WTOの新ラウンドにおいて、新たに投資協定の交渉を開始するか否かが先進国、途上国の間での争点の一つとなっている。既に2,181件もの二国間投資協定ネットワークが存在するため、多角的投資協定は不要だとの議論もある。しかし本稿では、後発発展途上国(LDCs)が、二国間投資協定や投資を巡る国際取決めから疎外され、これらの最も貧しい国々が参画し得る多角的投資協定の締結が急務であることを検証した。

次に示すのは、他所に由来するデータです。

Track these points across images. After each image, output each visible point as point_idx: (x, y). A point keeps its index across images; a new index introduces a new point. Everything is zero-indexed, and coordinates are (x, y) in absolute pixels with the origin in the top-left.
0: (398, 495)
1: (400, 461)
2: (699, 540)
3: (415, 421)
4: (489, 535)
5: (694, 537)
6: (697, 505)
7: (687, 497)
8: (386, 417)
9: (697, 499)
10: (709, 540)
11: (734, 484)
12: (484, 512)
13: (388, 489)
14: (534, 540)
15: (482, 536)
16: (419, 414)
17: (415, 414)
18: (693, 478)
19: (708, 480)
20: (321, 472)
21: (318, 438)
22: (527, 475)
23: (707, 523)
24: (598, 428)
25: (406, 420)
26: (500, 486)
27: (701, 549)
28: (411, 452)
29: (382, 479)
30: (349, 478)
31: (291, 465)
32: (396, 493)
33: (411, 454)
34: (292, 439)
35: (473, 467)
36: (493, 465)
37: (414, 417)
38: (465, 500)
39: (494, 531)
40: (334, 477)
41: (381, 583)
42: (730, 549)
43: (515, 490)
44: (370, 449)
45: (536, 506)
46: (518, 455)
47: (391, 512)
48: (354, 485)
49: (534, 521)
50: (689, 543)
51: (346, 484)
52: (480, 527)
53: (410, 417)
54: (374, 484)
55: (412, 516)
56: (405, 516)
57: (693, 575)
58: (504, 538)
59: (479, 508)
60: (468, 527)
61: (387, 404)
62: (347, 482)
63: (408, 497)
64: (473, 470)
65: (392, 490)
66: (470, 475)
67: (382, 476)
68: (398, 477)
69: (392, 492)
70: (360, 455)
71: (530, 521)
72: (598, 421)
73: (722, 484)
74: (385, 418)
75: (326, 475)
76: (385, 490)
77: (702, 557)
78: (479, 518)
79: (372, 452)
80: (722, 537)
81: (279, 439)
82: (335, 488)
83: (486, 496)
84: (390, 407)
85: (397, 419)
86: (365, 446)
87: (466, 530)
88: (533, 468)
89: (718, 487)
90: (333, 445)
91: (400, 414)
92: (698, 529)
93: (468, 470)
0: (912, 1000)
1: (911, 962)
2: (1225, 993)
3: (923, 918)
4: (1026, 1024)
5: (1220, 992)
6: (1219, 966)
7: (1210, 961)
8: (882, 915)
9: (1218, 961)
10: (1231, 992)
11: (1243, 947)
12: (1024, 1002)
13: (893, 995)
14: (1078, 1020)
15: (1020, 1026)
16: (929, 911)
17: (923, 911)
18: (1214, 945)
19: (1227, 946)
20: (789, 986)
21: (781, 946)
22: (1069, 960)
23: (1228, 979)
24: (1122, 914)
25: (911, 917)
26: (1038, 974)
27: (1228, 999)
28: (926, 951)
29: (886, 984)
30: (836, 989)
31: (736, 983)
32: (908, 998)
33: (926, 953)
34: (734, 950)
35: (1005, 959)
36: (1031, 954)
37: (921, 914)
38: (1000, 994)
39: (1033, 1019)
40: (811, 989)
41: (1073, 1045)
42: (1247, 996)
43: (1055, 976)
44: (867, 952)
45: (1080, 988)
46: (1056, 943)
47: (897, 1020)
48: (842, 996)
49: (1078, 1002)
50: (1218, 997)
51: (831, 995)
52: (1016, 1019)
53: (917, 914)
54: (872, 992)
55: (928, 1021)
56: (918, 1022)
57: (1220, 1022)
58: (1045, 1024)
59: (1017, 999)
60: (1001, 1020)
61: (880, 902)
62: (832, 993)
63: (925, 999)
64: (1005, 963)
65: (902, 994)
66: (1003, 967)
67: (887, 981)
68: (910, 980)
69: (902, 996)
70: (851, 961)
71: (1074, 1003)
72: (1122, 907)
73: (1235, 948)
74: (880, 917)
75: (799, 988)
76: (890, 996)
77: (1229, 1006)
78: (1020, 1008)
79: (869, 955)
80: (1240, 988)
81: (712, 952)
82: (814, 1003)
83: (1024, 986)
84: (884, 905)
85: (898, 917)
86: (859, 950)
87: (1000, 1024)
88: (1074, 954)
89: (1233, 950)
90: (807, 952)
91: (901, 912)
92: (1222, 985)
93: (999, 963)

また、過去の投資関連の国際協定の交渉経緯を詳細に検証することにより、先進国と途上国の主張の対立点を具体的に明らかにした。このことから、投資協定の要素のうち、途上国の関心事である開発政策の自由度の確保、投資家の行動規範を設けることや、多角的投資協定以外では実現できないインセンティブ競争の制限を盛り込むこと、さらに設立前段階での内国民待遇の付与等の投資自由化を推進するに際して、多国籍企業の管轄権の問題や国際投資紛争に関する国内司法手続きの優先を謳うカルボ原則の問題など、一部途上国で根強い紛争処理手続きを巡る課題への対処が、WTOでの投資協定締結のための鍵となることを検証した。